No specific developer has claimed the term ‘non-linear nature of change’.  As an organizational change management consultant at Accenture years ago, I first encountered this concept.  Many years later, I revisited the concept while working with my colleague and friend, Al Sullivan, founder of Inspirus Consulting.   Over the years, the concept has been discussed and explored by various researchers, scientists, and scholars across many different disciplines. Not just organizational change management. Researchers in fields such as physics, mathematics, biology, social sciences, and systems theory recognize that change often occurs in a non-linear or unpredictable manner.

The path to the end result is rarely straight.
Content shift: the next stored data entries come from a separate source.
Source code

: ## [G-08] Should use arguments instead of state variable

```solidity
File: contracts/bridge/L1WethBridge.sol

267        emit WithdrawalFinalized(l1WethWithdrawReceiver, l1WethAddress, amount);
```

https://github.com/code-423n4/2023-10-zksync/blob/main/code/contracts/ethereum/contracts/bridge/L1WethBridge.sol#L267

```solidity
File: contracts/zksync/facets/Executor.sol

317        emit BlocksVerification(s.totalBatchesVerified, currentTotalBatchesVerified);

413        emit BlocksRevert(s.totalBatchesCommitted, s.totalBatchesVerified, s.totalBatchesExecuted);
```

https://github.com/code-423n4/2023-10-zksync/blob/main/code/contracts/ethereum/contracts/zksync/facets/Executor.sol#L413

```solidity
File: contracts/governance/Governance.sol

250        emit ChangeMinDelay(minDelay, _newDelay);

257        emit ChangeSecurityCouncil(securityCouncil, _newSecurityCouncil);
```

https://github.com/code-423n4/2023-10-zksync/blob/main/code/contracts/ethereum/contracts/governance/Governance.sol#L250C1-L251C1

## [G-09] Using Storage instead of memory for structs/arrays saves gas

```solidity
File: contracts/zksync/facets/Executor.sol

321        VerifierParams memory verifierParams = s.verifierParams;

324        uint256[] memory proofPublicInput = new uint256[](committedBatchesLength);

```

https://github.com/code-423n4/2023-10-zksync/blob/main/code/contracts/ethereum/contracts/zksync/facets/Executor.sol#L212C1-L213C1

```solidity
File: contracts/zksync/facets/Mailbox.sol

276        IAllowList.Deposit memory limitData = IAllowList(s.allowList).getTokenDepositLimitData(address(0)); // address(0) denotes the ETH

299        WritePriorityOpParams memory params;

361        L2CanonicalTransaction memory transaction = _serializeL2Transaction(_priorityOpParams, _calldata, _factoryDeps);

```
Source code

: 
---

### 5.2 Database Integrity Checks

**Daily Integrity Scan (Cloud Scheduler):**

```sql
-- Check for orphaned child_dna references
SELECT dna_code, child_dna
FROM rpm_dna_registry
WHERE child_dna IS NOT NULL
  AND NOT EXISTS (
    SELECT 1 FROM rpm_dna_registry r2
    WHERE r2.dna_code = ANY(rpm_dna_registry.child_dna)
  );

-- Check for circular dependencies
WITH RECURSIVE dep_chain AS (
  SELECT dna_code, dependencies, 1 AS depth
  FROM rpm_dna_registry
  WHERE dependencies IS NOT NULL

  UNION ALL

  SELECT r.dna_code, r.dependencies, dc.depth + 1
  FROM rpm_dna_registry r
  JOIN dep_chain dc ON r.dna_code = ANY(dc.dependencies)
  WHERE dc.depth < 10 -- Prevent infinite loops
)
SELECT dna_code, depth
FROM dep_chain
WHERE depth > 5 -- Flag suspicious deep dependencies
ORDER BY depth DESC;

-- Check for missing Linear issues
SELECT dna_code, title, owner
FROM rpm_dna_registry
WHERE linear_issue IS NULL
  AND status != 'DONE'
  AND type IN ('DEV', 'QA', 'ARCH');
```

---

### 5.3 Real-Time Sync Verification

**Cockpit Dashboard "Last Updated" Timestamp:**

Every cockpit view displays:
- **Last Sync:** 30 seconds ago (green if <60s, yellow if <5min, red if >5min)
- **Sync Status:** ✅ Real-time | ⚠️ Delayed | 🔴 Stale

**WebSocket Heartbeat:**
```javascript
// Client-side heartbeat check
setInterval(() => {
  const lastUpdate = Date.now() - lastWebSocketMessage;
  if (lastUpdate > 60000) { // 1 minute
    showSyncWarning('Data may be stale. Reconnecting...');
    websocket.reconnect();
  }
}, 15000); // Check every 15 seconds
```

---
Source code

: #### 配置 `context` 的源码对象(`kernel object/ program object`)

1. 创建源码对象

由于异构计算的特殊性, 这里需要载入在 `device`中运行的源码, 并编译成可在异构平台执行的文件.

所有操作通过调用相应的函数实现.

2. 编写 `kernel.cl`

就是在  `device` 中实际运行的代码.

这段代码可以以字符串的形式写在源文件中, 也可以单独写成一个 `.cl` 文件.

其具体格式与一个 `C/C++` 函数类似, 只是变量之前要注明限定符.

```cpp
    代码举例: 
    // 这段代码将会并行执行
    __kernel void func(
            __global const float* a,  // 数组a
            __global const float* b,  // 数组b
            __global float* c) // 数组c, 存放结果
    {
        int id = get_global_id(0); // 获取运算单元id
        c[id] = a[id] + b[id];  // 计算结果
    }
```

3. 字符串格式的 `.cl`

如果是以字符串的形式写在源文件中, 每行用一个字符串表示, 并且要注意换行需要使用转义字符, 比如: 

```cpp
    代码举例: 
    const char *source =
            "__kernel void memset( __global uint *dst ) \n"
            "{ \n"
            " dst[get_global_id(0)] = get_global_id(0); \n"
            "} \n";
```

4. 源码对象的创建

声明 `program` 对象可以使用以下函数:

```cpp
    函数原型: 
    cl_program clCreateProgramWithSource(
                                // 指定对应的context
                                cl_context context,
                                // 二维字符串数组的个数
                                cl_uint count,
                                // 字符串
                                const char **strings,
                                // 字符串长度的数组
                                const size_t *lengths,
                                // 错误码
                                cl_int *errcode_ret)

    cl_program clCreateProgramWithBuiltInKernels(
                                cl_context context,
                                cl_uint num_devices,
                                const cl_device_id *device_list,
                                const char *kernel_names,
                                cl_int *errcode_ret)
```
In the context of systems thinking, the idea of non-linear change is closely related to concepts such as complexity, feedback loops, and emergence and have been influential in fields like chaos theory, complexity science, and the study of complex adaptive systems.

Embrace the Change

For our client, it was a matter of pointing out the complexity of their workforce.  We responded to the departure of key team members. Then realigned misaligned schedules and vacations to expedite training rollout. Then finally, recalibrated metrics after reviewing additional stakeholder feedback. We must include all of these variables in our understanding of the route the project is taking and potentially the trajectory but not change our desired end goal.  In fact, I reframe this type of client “frustration” as a clear sign that they are eager to see results stemming from their investments in the change effort… and we must remind them that it may take just as long to root out detrimental organizational culture and behaviors as it took the organization to form them in the first place.  Sustainable change does not occur overnight.

It was a matter of pointing out the complexity of their workforce.

For my fellow organizational change practitioners and clients seeking long-term change within their respective teams and organizations, remember the path to the end result is rarely straight.  Each perceived setback, recalibration, or re-rerouting can result in a much stronger solution that has overcome obstacles to build tighter alignment and increased buy-in from those involved/impacted by the change.